* _Your assignment_: Copy the entries word for word. Keep the pictures out.
*** Data section Section Begins ***
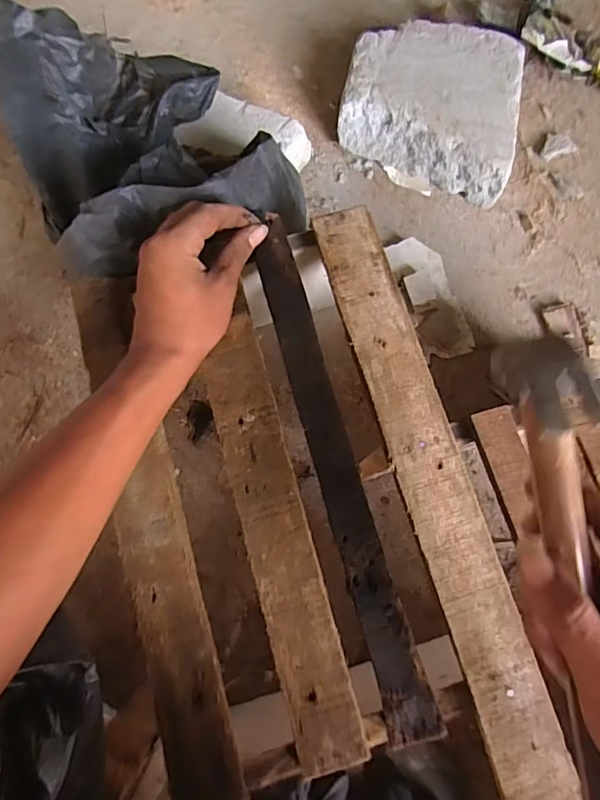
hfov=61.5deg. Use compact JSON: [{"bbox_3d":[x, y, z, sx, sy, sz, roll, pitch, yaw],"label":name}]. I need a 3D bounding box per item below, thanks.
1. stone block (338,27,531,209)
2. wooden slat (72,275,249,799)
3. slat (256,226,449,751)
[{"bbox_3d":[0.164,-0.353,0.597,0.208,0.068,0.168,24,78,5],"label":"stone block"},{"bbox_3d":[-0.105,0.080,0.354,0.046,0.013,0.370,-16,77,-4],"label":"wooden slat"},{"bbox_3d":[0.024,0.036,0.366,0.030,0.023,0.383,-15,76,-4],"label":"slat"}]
*** Data section Section Ends ***
* _Answer to this exercise_:
hfov=61.5deg. Use compact JSON: [{"bbox_3d":[x, y, z, sx, sy, sz, roll, pitch, yaw],"label":name}]. I need a 3D bounding box per item below, thanks.
1. stone block (338,27,531,209)
2. wooden slat (72,275,249,799)
3. slat (256,226,449,751)
[{"bbox_3d":[0.164,-0.353,0.597,0.208,0.068,0.168,24,78,5],"label":"stone block"},{"bbox_3d":[-0.105,0.080,0.354,0.046,0.013,0.370,-16,77,-4],"label":"wooden slat"},{"bbox_3d":[0.024,0.036,0.366,0.030,0.023,0.383,-15,76,-4],"label":"slat"}]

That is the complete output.